# SUPPLIED DATA

--*--

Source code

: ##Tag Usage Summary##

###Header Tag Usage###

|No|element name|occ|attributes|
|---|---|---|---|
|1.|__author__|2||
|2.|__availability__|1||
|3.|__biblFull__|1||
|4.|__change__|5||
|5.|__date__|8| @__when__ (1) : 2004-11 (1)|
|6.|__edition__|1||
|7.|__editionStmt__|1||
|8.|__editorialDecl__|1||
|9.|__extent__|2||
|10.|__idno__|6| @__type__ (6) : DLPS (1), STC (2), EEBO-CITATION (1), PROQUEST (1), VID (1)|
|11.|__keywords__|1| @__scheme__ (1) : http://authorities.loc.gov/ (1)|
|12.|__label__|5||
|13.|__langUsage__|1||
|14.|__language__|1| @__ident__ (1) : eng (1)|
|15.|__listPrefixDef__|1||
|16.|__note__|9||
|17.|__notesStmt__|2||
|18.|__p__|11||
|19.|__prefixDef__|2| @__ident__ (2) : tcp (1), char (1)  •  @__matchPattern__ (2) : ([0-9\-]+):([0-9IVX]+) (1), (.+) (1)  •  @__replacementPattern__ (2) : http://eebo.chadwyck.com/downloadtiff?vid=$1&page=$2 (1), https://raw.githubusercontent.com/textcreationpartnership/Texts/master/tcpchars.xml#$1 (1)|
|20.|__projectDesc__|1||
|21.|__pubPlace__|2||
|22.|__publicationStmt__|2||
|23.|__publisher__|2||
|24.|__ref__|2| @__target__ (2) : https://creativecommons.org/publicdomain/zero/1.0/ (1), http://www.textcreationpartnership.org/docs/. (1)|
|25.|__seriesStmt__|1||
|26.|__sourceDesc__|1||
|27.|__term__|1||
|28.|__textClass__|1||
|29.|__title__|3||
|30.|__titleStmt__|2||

--*--

# WHAT YOU NEED TO DO
Render the material above as a JSON list of strings, with one string for each line and blank lines left out.

# WRITTEN ANSWER
[
  "Source code",
  ": ##Tag Usage Summary##",
  "###Header Tag Usage###",
  "|No|element name|occ|attributes|",
  "|---|---|---|---|",
  "|1.|__author__|2||",
  "|2.|__availability__|1||",
  "|3.|__biblFull__|1||",
  "|4.|__change__|5||",
  "|5.|__date__|8| @__when__ (1) : 2004-11 (1)|",
  "|6.|__edition__|1||",
  "|7.|__editionStmt__|1||",
  "|8.|__editorialDecl__|1||",
  "|9.|__extent__|2||",
  "|10.|__idno__|6| @__type__ (6) : DLPS (1), STC (2), EEBO-CITATION (1), PROQUEST (1), VID (1)|",
  "|11.|__keywords__|1| @__scheme__ (1) : http://authorities.loc.gov/ (1)|",
  "|12.|__label__|5||",
  "|13.|__langUsage__|1||",
  "|14.|__language__|1| @__ident__ (1) : eng (1)|",
  "|15.|__listPrefixDef__|1||",
  "|16.|__note__|9||",
  "|17.|__notesStmt__|2||",
  "|18.|__p__|11||",
  "|19.|__prefixDef__|2| @__ident__ (2) : tcp (1), char (1)  •  @__matchPattern__ (2) : ([0-9\\-]+):([0-9IVX]+) (1), (.+) (1)  •  @__replacementPattern__ (2) : http://eebo.chadwyck.com/downloadtiff?vid=$1&page=$2 (1), https://raw.githubusercontent.com/textcreationpartnership/Texts/master/tcpchars.xml#$1 (1)|",
  "|20.|__projectDesc__|1||",
  "|21.|__pubPlace__|2||",
  "|22.|__publicationStmt__|2||",
  "|23.|__publisher__|2||",
  "|24.|__ref__|2| @__target__ (2) : https://creativecommons.org/publicdomain/zero/1.0/ (1), http://www.textcreationpartnership.org/docs/. (1)|",
  "|25.|__seriesStmt__|1||",
  "|26.|__sourceDesc__|1||",
  "|27.|__term__|1||",
  "|28.|__textClass__|1||",
  "|29.|__title__|3||",
  "|30.|__titleStmt__|2||"
]